Now, remember I said the MVP concept was a good one—but what if instead of “minimally viable” we thought “specifically marketable and useful”? The more specifically marketable something is, the narrower the slice of market segment is likely to be. This would help us really focus on a target group of customers or users and produce something useful for them.
To me, this is much more of what an MVP is supposed to be about. I also find it drives better behaviors, or at least better questions. What is the market we’re after? Can we be more specific? How do we know? Will it be useful? How will we know that? These are all better places to begin that tend to drive better outcomes later in terms of market fit and customer value.
A Success Story
A few years back I was working with a company to create a replacement system. The old system had grown in use over the years such that it was integral to many facets of the company’s business all over the world. The team was behind and the problem was obvious: The rewrite was trying to be everything all at once for every user.
The product owner had heard the term minimum viable product in her two-day certification course but didn’t believe it applied. This wasn't a startup, and the rewrite needed to be high-quality and address all the current use cases, plus a few new ones. So I introduced the concept of “specifically marketable and useful” to the team. I asked them to think of all the people in all the places that used the system in different ways as a whole market with many segments. The new system would certainly need to address the “whole market,” but eventually, not all at once.
We worked together to brainstorm and break down all the various market segments. Then we stack ranked the top five according to value and risk involved. Next we story mapped out the number one segment into user goals, steps, and capabilities. By the end of the day, the team felt they had a reasonable plan and something they could demonstrate to users in a couple of weeks.
As time went on the team got better at identifying narrower specifically useful segments as well as demonstrating their work every few weeks. After a month they had released a pilot to a subsegment of users and got great feedback. Another month later they released their first MVP to the entire segment. The team kept up this cadence, releasing every few months to another segment while continuously incorporating user feedback and demonstrating something new every couple of weeks. After eighteen months—half the original schedule—the project was considered done.
The Problems with MVPs
An interesting problem I see arise with the term MVP is that many folks seem to think it’s only the first release—after all, only the first release should be barely feasible, right? Every release afterward should enhance the half-baked product. A fun question to ask in many organizations is “What is your second MVP for that product?” If you see perplexed faces, you know you're at one of those places where they don’t fully get the MVP concept.
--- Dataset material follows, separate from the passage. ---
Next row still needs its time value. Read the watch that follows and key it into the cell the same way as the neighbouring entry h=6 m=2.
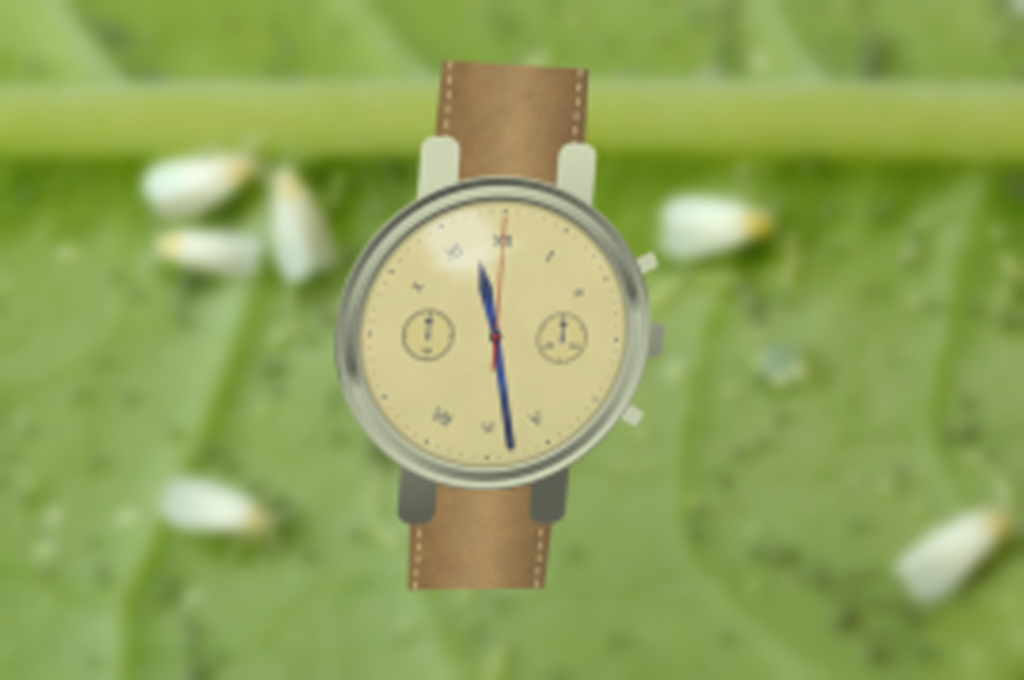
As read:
h=11 m=28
This brings up another important aspect of MVPs (and second MVPs, and thirds, and fourths, etc.): They need to be releasable for both you and your customers. There is always some cost to an organization for doing a release. In the best cases, we have fully automated, push-button deploys with auto rollbacks that kick in if production business metric monitors exceed a certain threshold. (Yeah, I’ve never worked in one of those places either.) Typically there is some effort in the integration, build, and deployment processes. Many orgs still have some in-the-tail testing left to do, and of course there are all the other departments to consider—sales training, support and services updates, marketing material, legal review . . . the list can go on. If you have a very costly release process, you simply can't afford to ship very frequently. It’s not uncommon for these costs to limit larger organizations to only three or four releases a year.
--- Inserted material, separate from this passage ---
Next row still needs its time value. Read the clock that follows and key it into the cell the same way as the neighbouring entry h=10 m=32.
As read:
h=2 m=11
Further, you have to consider the cost to your customers to receive a release. They may need to do independent validation. They might need to restart key systems. Perhaps they have to custom integrate needed third-party software. Or maybe your upgrade or install process is just painful for them, so they don’t want to go through it very often. No matter the reasons, your customers’ costs or needs involving a release also need to be considered.
The last problem I see with MVPs is that they can be very large. This can happen for any number of reasons. Sometimes it’s because a salesperson thinks they need every bell and whistle to be competitive. Other times its because product folks are afraid this is the only chance they’ll have to get their ideas into the product. It doesn’t matter why; MVPs are supposed to be small, and organizations should work on making them smaller and then smaller again.
To address this, I find the phrase feature sets helpful. Defining a feature as a specific capability in a product also helps. People seem to easily understand that we likely need some set of capabilities to address our specific market in a useful way in order to balance against our cost of releasing both internally and to our customers. Best of all, it seems to drive the size of MVPs down, and it helps us constantly question if a given capability is specifically useful for a market.
So, if we put it all together, an MVP should be thought of as a Specifically Marketable, Useful, Releasable Feature Set—or SMURFS.
Now, I don’t really think it will help to just rebrand MVPs as SMURFS. As soon as a simple moniker is created using easy-to-understand words that folks know, assumptions will be made, and then misunderstanding isn't far behind. So perhaps your organization can use the above advice as a guide to create your own brief definition and then assign it whatever label you like—although it would be fun to say, “Release the SMURFS!”